The Web has become the repository of most the world’s pubic knowledge. Almost all of it is still bound up in text, images, audio and video, which are easy for people to understand but less accessible for machines. While the computer interpretation of visual and audio information is still challenging, text is within reach. The Web’s infrastructure makes access to all this information trivial, opening up tremendous opportunities to mine text to extract information that can be republished in a more structured representation (e.g., RDF, databases) or used by machine learning systems to discover new knowledge. Current technologies for human language understanding are far from perfect, but can harvest the low hanging fruit and are constantly improving. All that’s needed is an Internet connection and cycles — lots of them.
Business Week had an article a few weeks ago, The Two Flavors of Google, that touches on some of the recent developments, including Hadoop and IBM and Google’s university cloud computing program. Hadoop is the produce of an Apache Lucene project that provides a Java-based software framework to distribute processing over a cluster of processors. The BW article notes
“Cutting, a 44-year-old search veteran, started developing Hadoop 18 months ago while running the nonprofit Nutch Foundation. After he later joined Yahoo, he says, the Hadoop project (named after his son’s stuffed elephant) was just “sitting in the corner.” But in short order, Yahoo saw Hadoop as a tool to enhance the operations of its own search engine and to power its own computing clouds.” (source)
and adds this significant anecdote
“In early November, for example, the tech team at The New York Times rented computing power on Amazon’s cloud and used Hadoop to convert 11 million archived articles, dating back to 1851, to digital and searchable documents. They turned around in a single day a job that otherwise would have taken months.” (source)

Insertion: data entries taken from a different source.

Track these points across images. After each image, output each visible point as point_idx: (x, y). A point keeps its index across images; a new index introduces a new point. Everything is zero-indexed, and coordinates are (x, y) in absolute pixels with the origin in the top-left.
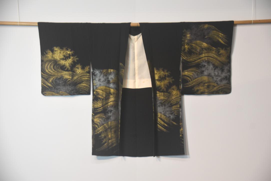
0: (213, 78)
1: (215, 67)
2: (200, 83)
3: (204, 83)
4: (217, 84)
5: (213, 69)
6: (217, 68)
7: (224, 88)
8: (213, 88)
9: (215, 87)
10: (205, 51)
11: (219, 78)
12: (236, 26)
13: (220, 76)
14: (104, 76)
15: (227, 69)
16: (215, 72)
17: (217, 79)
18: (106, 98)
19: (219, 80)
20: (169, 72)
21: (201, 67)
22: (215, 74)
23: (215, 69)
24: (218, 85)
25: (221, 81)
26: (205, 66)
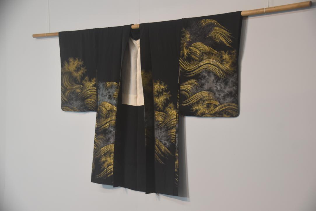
0: (215, 94)
1: (218, 78)
2: (199, 101)
3: (204, 101)
4: (219, 102)
5: (215, 81)
6: (220, 80)
7: (228, 109)
8: (215, 108)
9: (217, 106)
10: (205, 57)
11: (222, 95)
12: (248, 19)
13: (223, 91)
14: (106, 89)
15: (232, 81)
16: (217, 85)
17: (220, 95)
18: (106, 116)
19: (222, 97)
20: (166, 85)
21: (201, 79)
22: (217, 88)
23: (217, 82)
24: (221, 104)
25: (224, 98)
26: (205, 77)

The NYT’s Derek Gottfrid described he process in some detail in a post on the NTY Open blog, Self-service, Prorated Super Computing Fun!.

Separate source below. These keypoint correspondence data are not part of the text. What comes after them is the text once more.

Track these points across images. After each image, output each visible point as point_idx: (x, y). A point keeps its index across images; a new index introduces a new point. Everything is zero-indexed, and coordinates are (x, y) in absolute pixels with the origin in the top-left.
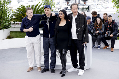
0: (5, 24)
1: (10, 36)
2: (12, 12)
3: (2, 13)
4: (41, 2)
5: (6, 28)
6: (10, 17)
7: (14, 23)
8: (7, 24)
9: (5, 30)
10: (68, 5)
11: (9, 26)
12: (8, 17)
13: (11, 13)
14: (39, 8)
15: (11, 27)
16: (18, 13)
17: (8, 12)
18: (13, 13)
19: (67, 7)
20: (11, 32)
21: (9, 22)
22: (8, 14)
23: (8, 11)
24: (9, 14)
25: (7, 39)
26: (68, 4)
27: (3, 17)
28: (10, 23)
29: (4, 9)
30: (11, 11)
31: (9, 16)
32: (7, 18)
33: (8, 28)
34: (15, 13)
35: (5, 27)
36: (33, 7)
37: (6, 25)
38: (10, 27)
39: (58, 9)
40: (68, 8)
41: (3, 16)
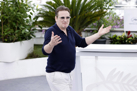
0: (23, 32)
1: (33, 53)
2: (37, 10)
3: (18, 11)
5: (26, 40)
6: (34, 19)
7: (39, 29)
8: (27, 31)
9: (25, 42)
11: (31, 36)
12: (28, 18)
13: (35, 11)
15: (35, 36)
16: (48, 10)
17: (30, 10)
18: (39, 12)
20: (35, 45)
21: (31, 28)
22: (28, 13)
23: (29, 7)
24: (31, 13)
25: (27, 58)
27: (20, 19)
28: (33, 30)
29: (22, 4)
30: (35, 8)
31: (30, 17)
32: (27, 21)
33: (30, 38)
34: (41, 12)
35: (23, 38)
37: (25, 34)
38: (33, 37)
41: (20, 17)
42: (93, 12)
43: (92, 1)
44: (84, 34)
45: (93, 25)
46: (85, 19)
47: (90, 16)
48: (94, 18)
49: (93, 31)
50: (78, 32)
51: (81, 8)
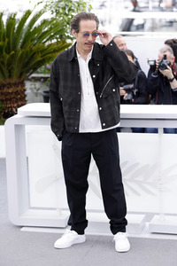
4: (44, 4)
10: (134, 11)
14: (36, 25)
19: (133, 20)
26: (137, 9)
36: (14, 19)
40: (135, 23)
42: (47, 44)
43: (45, 22)
44: (28, 85)
45: (46, 68)
46: (32, 56)
47: (42, 51)
48: (50, 55)
49: (45, 79)
50: (17, 81)
51: (23, 36)
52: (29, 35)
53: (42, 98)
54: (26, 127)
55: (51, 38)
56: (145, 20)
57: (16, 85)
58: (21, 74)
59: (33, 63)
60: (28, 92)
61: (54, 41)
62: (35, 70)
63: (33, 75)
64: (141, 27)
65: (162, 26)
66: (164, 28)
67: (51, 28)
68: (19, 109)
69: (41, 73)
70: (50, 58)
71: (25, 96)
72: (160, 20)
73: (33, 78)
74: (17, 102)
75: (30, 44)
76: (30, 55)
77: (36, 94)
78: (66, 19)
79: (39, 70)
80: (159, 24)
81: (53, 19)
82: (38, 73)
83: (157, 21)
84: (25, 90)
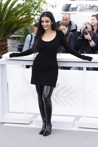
14: (14, 7)
19: (70, 5)
36: (1, 3)
39: (53, 6)
40: (72, 7)
42: (20, 18)
43: (19, 6)
44: (9, 42)
45: (19, 32)
46: (11, 25)
47: (17, 22)
48: (21, 24)
49: (19, 38)
50: (3, 39)
51: (6, 13)
52: (10, 13)
53: (17, 49)
54: (7, 65)
55: (23, 14)
56: (78, 5)
57: (2, 41)
58: (5, 35)
59: (12, 29)
60: (9, 45)
61: (24, 16)
62: (13, 33)
63: (12, 36)
64: (75, 9)
65: (87, 9)
66: (88, 10)
67: (23, 9)
68: (3, 55)
69: (17, 34)
70: (22, 26)
71: (7, 48)
72: (86, 5)
73: (12, 37)
74: (2, 51)
75: (10, 18)
76: (10, 24)
77: (14, 47)
78: (31, 4)
79: (15, 33)
80: (85, 8)
81: (24, 4)
82: (15, 34)
83: (84, 6)
84: (7, 44)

The Hadoop Quickstart page describes how to run it on a single node, enabling any high school geek who knows Java and has a laptop to try it out before finding (or renting) time on a cluster. This is just what we need in for several upcoming projects and I am looking forward to trying it out soon. One requires processing the 1M documents in the Trec 8 collection and another the 10K documents in ACE 2008 collection.